My driver for Holmes & Watson, Graham Hill (his father was a big motorsport fan) was just such a person. An HGV driver and, inevitably, a fan of motorsport, he fancied driving a rig for a race team. One day, driving on the motorway, he spotted a rig and he copied the number off the side. He called the company and asked if they were recruiting drivers. They were indeed looking for drivers but they did not haul for race teams but for movie filming. Skip forward, and Graham now chauffeurs Hollywood A-listers (when he’s not driving the likes of me).
When I said ‘yes’ to Sarah’s offer of acting work, I had no idea where it would take me but I knew where ‘no’ would go. As I walked through those corridors at Ealing Studios for my very first professional acting performance, had I known where it would take me, I might have faltered. Certainly, my family might have preferred me back on a motorbike rather than hanging off the side of the Grand Canyon (for a Discovery Channel documentary) and if I had had a premonition of the terror I was going to experience in rehearsals for a theatre performance, I would have bolted.
But the gradient from those first, no-dialogue, physical performance roles, to character acting ones with dialogue and no costume to hide inside, have allowed me to climb to a place I never imagined I could get to.
Masters of our own destiny
Putting my life back together after losing my arm forced me to learn new skills. Routines I had performed so easily with two hands became new challenges with one hand.
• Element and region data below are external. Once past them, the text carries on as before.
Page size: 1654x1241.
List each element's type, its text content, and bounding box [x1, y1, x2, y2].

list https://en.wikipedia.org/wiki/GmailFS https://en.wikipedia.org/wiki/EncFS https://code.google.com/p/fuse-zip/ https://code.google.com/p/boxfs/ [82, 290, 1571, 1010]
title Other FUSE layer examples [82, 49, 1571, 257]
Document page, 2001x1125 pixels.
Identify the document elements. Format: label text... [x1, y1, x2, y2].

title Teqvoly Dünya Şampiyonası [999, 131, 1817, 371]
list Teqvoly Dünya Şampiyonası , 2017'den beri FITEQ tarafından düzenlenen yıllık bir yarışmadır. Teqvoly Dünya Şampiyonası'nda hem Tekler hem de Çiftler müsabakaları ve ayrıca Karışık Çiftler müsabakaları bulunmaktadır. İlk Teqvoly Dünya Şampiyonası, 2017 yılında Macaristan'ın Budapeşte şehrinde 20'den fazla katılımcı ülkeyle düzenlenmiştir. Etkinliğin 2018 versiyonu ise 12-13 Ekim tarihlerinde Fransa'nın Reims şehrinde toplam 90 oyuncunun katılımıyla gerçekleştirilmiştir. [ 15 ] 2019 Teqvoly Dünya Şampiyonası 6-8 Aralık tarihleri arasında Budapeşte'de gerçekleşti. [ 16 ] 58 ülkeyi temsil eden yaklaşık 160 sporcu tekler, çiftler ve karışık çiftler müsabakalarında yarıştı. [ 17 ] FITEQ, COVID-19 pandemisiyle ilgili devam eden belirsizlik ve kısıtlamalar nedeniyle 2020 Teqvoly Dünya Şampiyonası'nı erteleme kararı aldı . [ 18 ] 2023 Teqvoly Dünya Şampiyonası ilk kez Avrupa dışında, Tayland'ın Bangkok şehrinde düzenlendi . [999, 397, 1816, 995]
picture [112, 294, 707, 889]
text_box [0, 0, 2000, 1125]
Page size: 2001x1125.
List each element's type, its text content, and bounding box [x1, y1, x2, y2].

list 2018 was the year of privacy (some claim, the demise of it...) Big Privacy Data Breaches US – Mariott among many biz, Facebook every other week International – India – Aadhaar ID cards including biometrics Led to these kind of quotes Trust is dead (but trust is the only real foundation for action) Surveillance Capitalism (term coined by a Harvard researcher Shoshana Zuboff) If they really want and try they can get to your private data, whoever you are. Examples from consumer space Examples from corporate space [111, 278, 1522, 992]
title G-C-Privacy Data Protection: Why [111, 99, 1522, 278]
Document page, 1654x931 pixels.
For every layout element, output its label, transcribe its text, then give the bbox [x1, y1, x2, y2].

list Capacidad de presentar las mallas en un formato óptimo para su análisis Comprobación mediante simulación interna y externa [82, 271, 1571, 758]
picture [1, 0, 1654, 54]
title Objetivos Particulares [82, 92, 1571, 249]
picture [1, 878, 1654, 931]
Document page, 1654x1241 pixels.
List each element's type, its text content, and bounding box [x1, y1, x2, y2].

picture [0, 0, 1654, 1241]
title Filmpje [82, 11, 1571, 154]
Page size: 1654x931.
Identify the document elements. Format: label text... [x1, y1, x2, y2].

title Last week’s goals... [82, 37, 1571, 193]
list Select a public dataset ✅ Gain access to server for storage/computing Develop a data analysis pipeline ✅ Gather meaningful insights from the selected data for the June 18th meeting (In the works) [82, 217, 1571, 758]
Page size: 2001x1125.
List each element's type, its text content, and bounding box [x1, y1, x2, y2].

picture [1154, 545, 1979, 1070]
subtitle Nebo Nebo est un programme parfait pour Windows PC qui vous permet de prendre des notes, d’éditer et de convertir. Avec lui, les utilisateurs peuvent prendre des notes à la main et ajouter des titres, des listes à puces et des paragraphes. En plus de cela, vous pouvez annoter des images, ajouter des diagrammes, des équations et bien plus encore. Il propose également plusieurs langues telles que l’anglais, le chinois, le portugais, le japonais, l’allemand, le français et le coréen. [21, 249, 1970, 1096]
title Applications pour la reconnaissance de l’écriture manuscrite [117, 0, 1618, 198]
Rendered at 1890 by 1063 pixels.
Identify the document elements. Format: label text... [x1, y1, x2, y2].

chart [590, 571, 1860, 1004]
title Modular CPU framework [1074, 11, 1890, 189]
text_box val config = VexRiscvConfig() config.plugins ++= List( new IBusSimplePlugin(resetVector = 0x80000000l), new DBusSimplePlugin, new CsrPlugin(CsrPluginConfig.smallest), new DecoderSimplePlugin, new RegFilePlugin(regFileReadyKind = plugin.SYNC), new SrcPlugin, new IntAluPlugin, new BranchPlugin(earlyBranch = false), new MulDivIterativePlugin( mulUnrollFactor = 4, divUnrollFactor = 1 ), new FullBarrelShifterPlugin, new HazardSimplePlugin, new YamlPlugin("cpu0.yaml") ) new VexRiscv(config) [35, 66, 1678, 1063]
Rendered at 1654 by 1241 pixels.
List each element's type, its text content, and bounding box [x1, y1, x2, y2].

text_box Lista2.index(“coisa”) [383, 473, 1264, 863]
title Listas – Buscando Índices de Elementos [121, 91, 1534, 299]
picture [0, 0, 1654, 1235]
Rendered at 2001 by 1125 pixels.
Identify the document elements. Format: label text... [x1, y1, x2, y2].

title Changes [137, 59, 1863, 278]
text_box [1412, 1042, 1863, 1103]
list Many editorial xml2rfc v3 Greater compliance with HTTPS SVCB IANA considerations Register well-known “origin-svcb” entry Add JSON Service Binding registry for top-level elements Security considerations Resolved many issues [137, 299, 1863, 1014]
Tying shoelaces, changing duvet covers and opening packets of peanuts all had to be learned anew. In so doing, I realised I was capable of things I had never imagined before. Except for the duvet covers thing.
So that is how I come to be in a break in rehearsals for Friday Night Dinner, eating a sandwich and laughing as Tamsin Grieg and Paul Ritter tell anecdotes about back-handed compliments they’ve received from members of the public. Mark Heep remembers me from the two of us standing in the drizzling rain in a crowd scene in The World’s End and Sally Phillips flirts with me in her Swiss au-pair comedy accent.
Whenever anyone asks, I say I got into acting by accident. Literally. It makes a funny story but the truth is rather more philosophical. I’ve said ‘yes’ when the opportunities have arisen and each ‘yes’ has created new opportunities. This has been the most valuable lesson I have learned in my acting career and in my life as a whole. Say ‘yes’, what’s the worst thing that could happen?